If, in block 92, it is determined that the gas valve relay contacts are closed, as will be evidenced by a voltage on line 76, then the routine proceeds to block 95 to determine whether or not the gas valve 79 should be energized. This determination can be made, for example, by determining whether the system is operating in the heating mode routine (i.e. is the thermostat in fact calling for heat and that the main gas valve output 91 from the microprocessor 62 is calling for the relay contacts 83 to be closed). Thus, if the thermostat is indeed calling for heat and the gas valve relay output 91 is calling for the relay contacts 83 to be closed, then the program proceeds to block 93 and then back to the main program.
If it is determined that the thermostat is not calling for heat, and that the main gas valve relay output 91 is not calling for the relay contacts 83 to be closed, then the program steps to blocks 96 and 97 to provide a one second delay to allow the relay contacts to open if the system is indeed operating properly.
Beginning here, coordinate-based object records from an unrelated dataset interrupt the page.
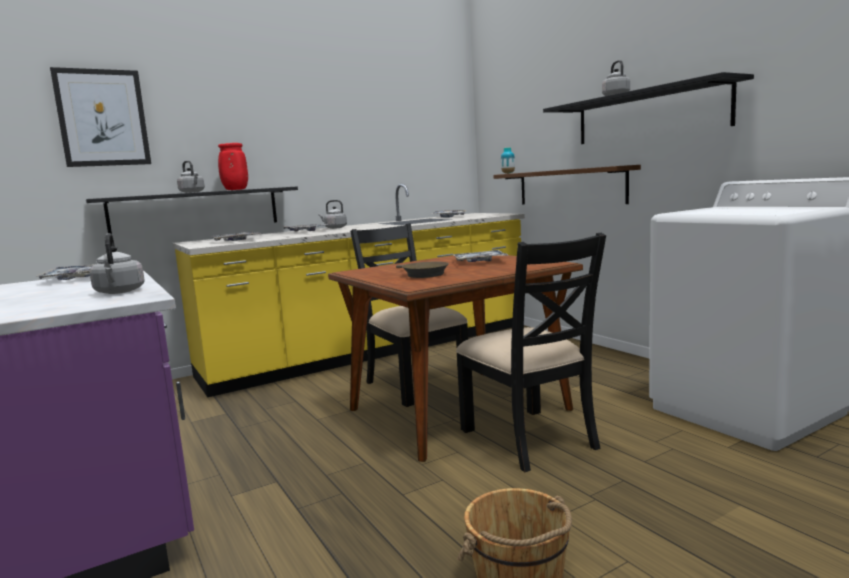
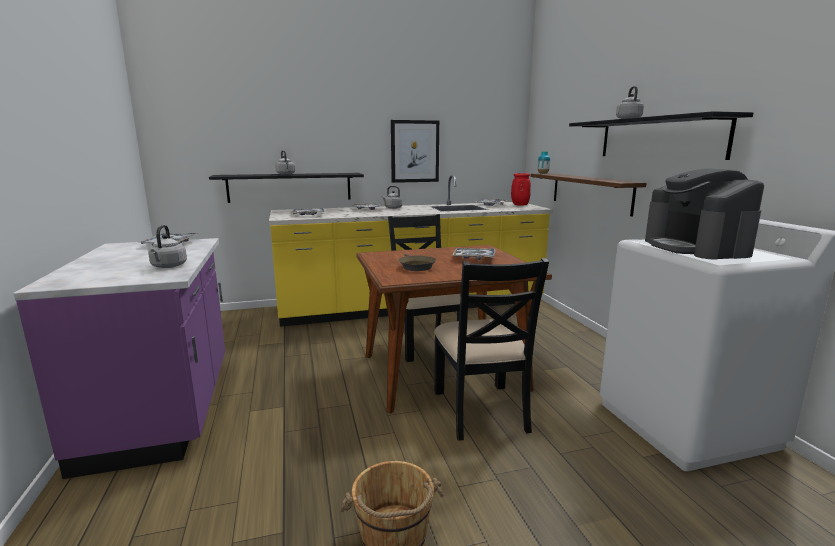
camera: 15 degrees right, 5 degrees up
picture [50,67,151,167] -> picture moved to [391,120,439,183]
red vase [218,143,248,190] -> red vase moved to [511,173,531,205]
none -> coffee machine [645,168,764,259]

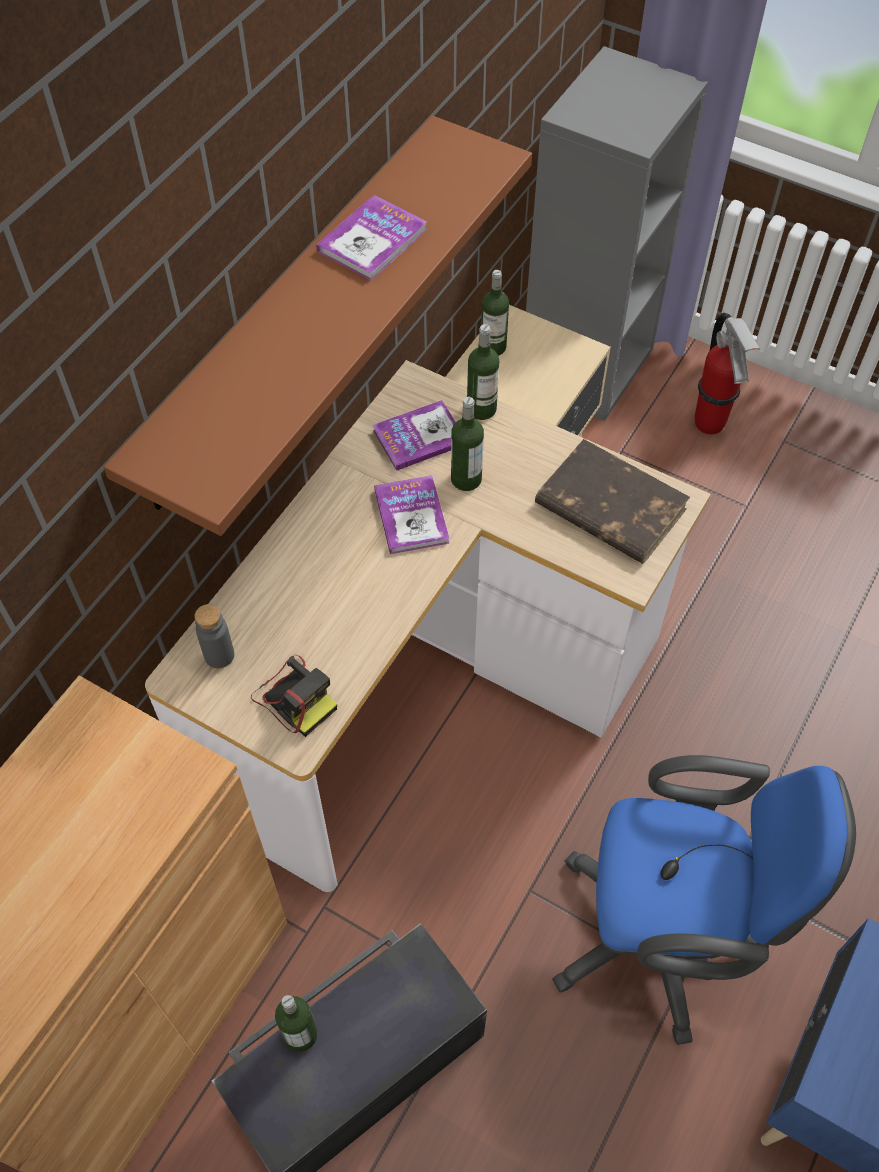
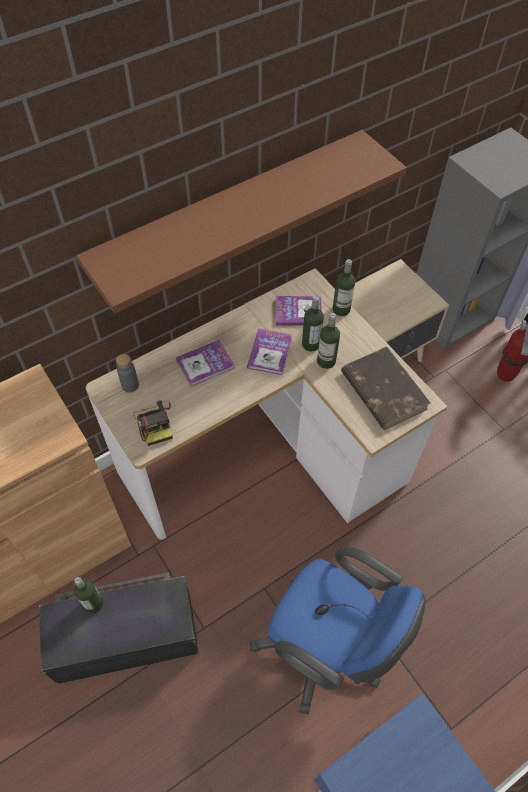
camera: 25 degrees right, 0 degrees up
book [316,195,427,281] -> book moved to [176,340,235,387]
bottle [481,270,509,356] -> bottle moved to [317,313,340,369]

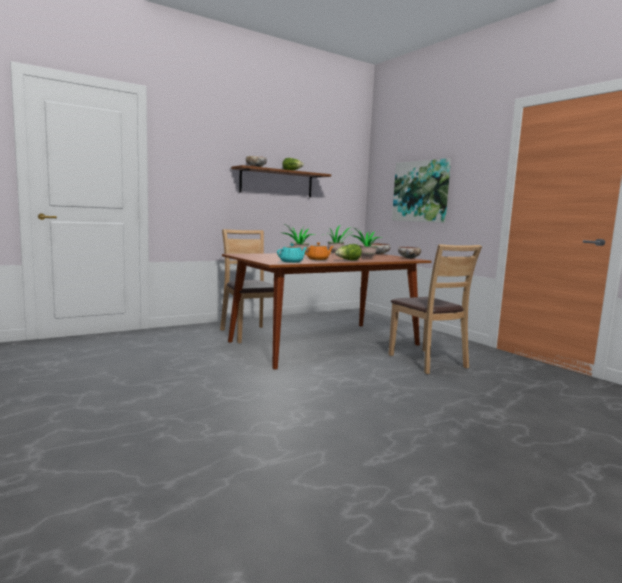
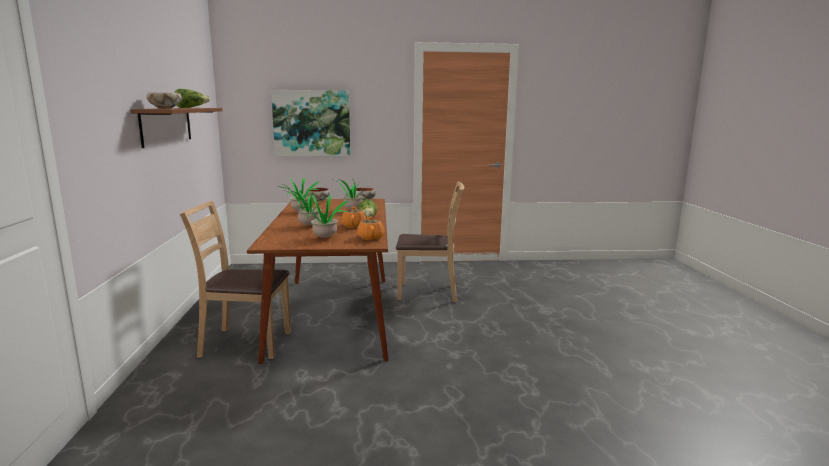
camera: 60 degrees left, 5 degrees up
turquoise teapot [277,243,308,263] -> orange teapot [357,216,384,240]
none -> potted plant [301,195,349,238]

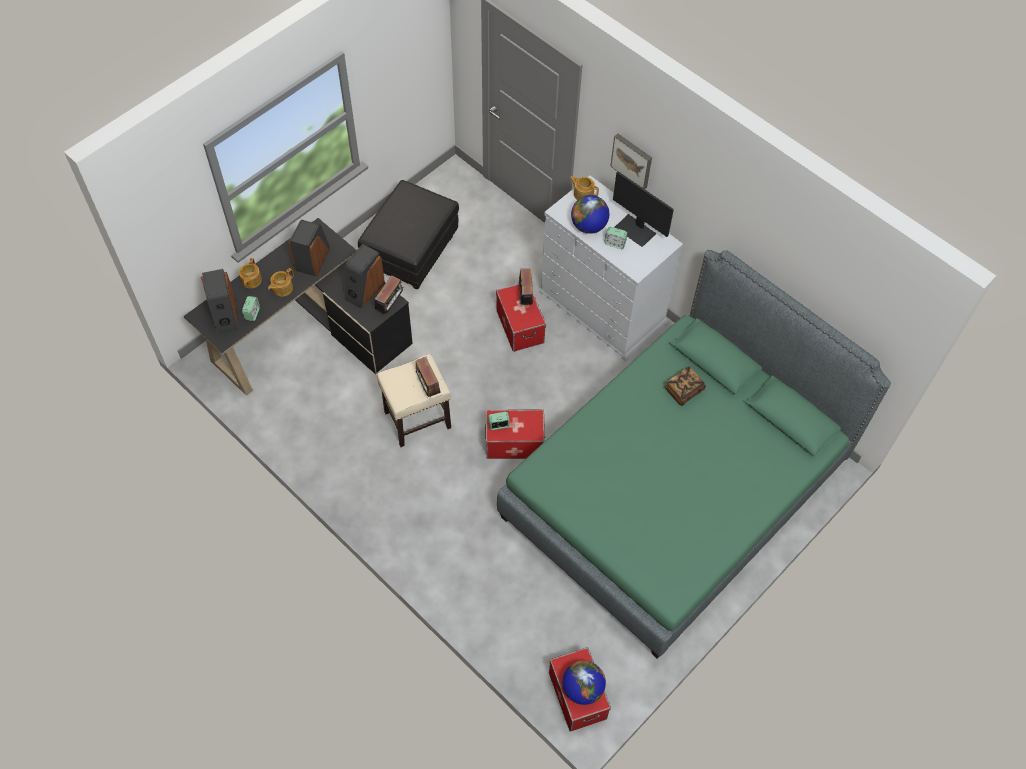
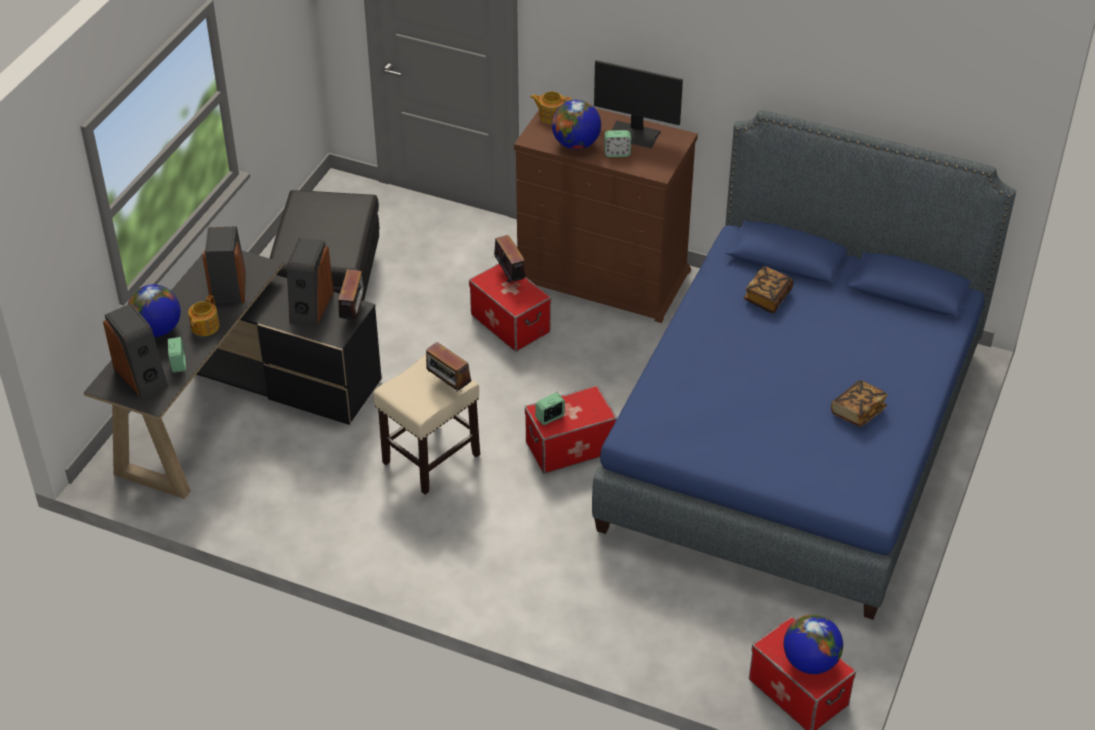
camera: 20 degrees left, 15 degrees down
teapot [239,258,262,288] -> globe [128,285,181,337]
green bed [497,250,891,658] -> blue bed [592,110,1016,620]
white dresser [539,176,683,361] -> brown dresser [514,101,698,323]
picture [611,134,652,189] -> none
none -> book [831,380,888,427]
Once that delay period has been provided as indicated by block 98, then the system proceeds to block 99 where the microprocessor initiates the proper signals to turn off the inducer motor. This will in turn cause a decrease of pressure in the combustion air duct and the pressure switch 82 will responsively open to thereby cut off the power which is flowing to the main gas valve 79 by way of the relay contacts 83. With no power to the gas valve 79, it will then automatically come to the closed position to shut off the gas and therefore avoid any conditions of excess heating. The step in block 100 ensures that the control system ignores any further input signal from the thermostat until power is reset.
While the present invention has been disclosed with particular reference to a preferred embodiment, the concepts of this invention are readily adaptable to other embodiments, and those skilled in the art may vary the structure and method thereof without departing from the essential spirit of the present invention.